── EXCERPTED PASSAGE

You are viewing a plain text version of this content. The canonical link for it is here.
Posted to dev@jackrabbit.apache.org by "Alex Parvulescu (Updated) (JIRA)" <ji...@apache.org> on 2011/11/24 10:50:41 UTC

[jira] [Updated] (JCR-2906) Multivalued property sorted by last/random value

     [ https://issues.apache.org/jira/browse/JCR-2906?page=com.atlassian.jira.plugin.system.issuetabpanels:all-tabpanel ]

Alex Parvulescu updated JCR-2906:
---------------------------------

    Attachment: JCR-2906.patch

Really good analysis, thanks for pointing out where the problem is!

The problem is not that the JCR spec may or may not define sorting on a multi-valued property. the problem is the sort behavior is not stable when dealing with MVPs.

Like Paul correctly pointed out, whenever there is a MVP present, the value in the cache gets overwritten by the last value found by the lucene Term query. So in fact an MVP is represented in the sort by just one of its values (which can apparently change at runtime - that is easily reproducible by running the attached test a few times).

The solution is to use the position info that comes via lucene's TermPositions. This does contain the term's position within the current document allowing us to use it as an index for MVPs.
The downside is that the Comparables have to support arrays as well as simple values, so I've added a class (ComparableArray) that simply delegates compareTo calls to the inner array of Comparables. This way all the sql languages (xpath&sql&sql2) have similar sort for MVPs.



Attaching patch.

                
> Multivalued property sorted by last/random value
> ------------------------------------------------
>
>                 Key: JCR-2906
>                 URL: https://issues.apache.org/jira/browse/JCR-2906
>             Project: Jackrabbit Content Repository
>          Issue Type: Improvement
>          Components: indexing
>    Affects Versions: 2.2
>         Environment: Windows 7, Sun JDK 1.6.0_23
>            Reporter: Paul Lysak
>              Labels: multivalued, sort
>         Attachments: JCR-2906.patch
>
>
> Sorting on multivalued property may produce incorrect result because sorting is performed only by last value of multivalued property.

────

# WORK TASK 1
In the JIRA update, what class was added so that sorting can handle arrays?

── RECORDS FOR THE TASK

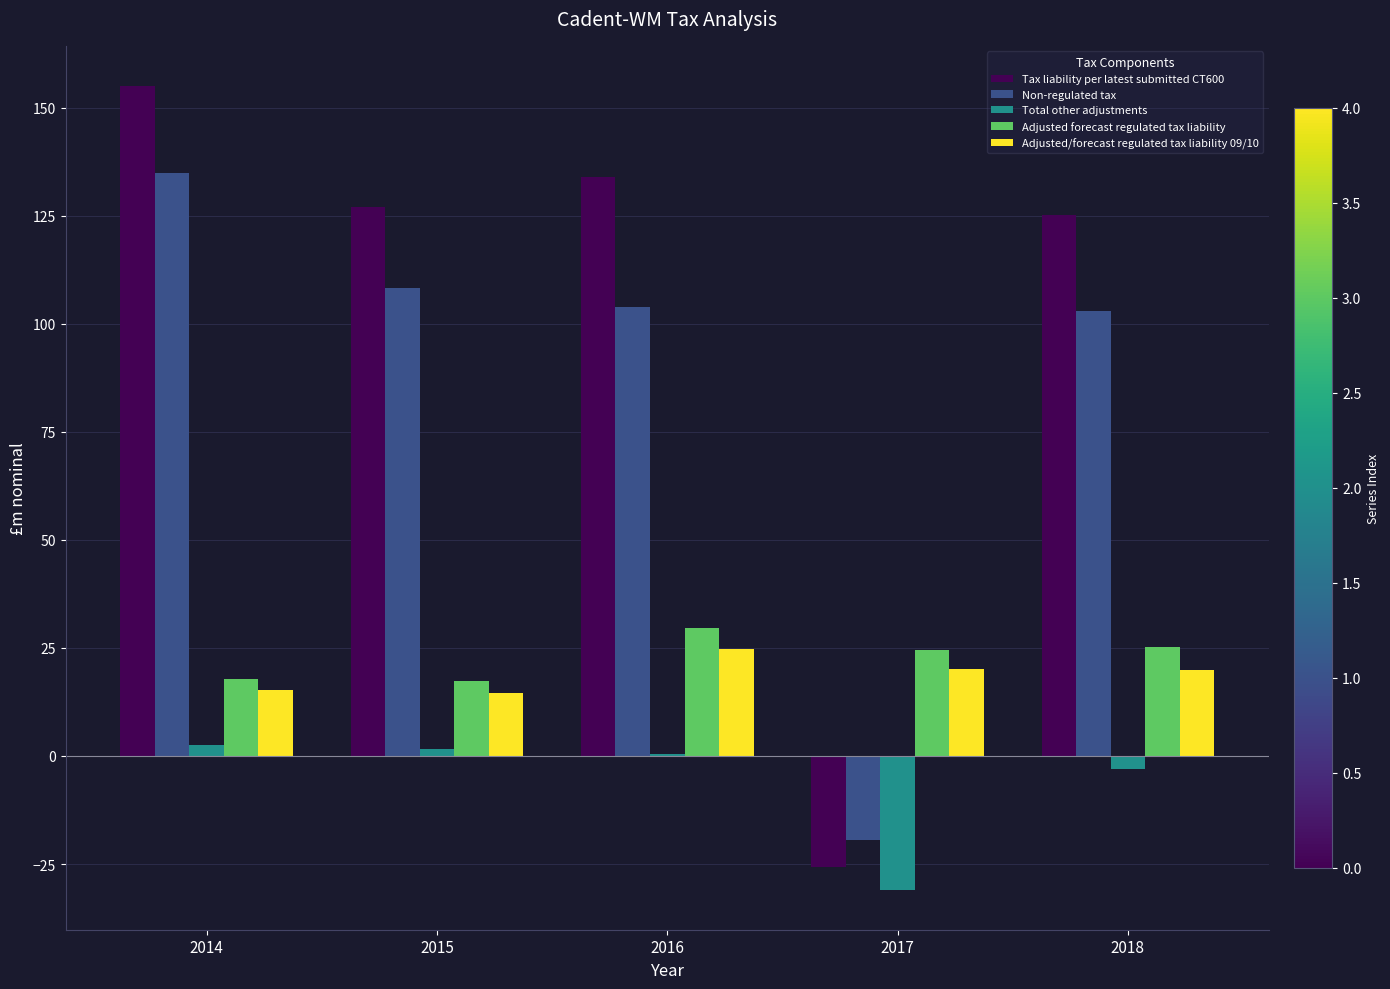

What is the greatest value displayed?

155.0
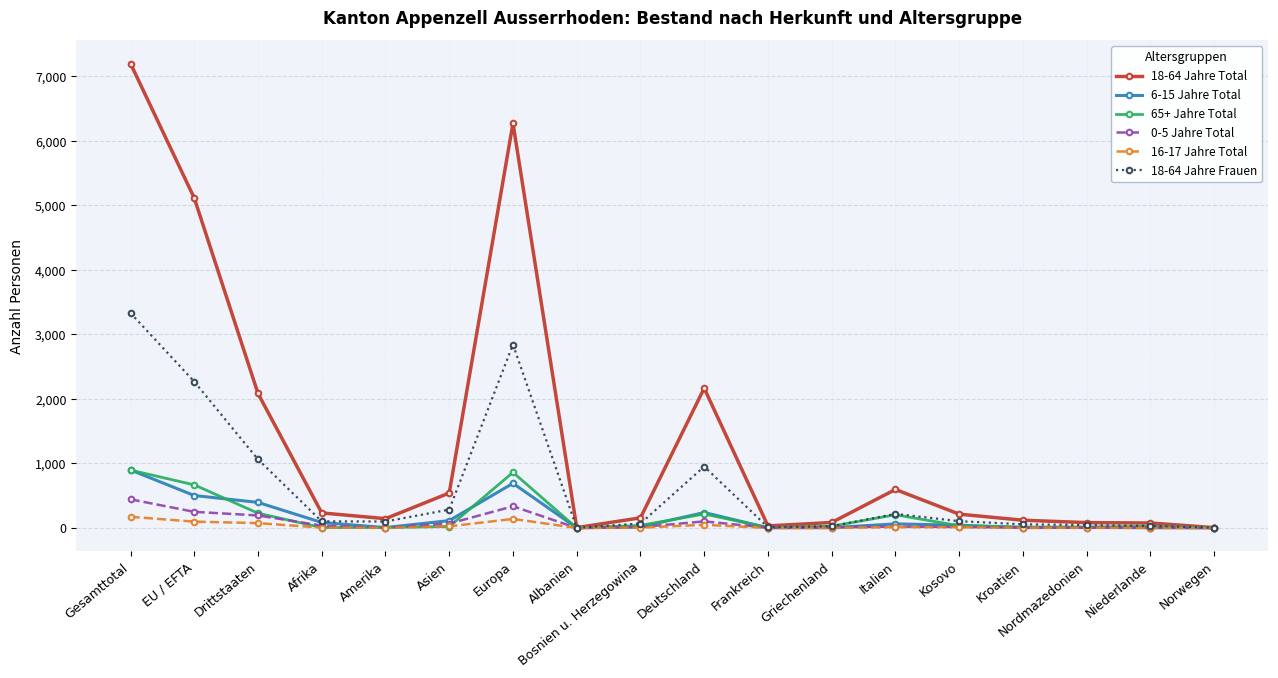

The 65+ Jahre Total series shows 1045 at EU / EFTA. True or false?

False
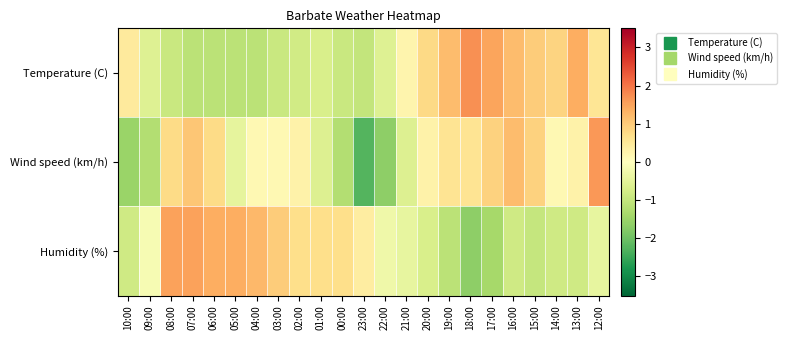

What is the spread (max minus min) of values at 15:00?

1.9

────
── RECORDS FOR THE TASK

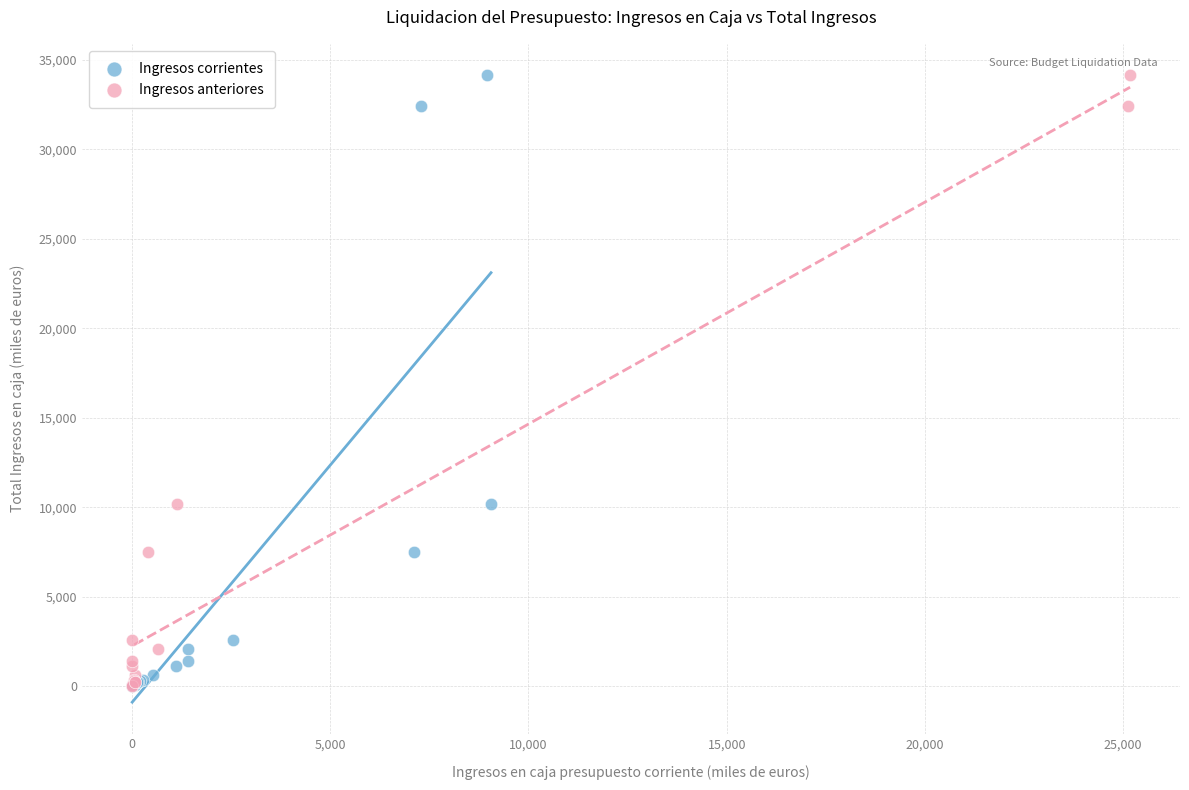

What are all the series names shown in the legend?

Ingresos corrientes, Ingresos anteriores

────

# WORK TASK 2
In the entries, copy out the lines from the one with "What is the greatest value displayed?" through the one with "What is the spread", without the pictures.

# EXPECTED ANSWER 1
ComparableArray

# EXPECTED ANSWER 2
What is the greatest value displayed?

155.0

The 65+ Jahre Total series shows 1045 at EU / EFTA. True or false?

False

What is the spread (max minus min) of values at 15:00?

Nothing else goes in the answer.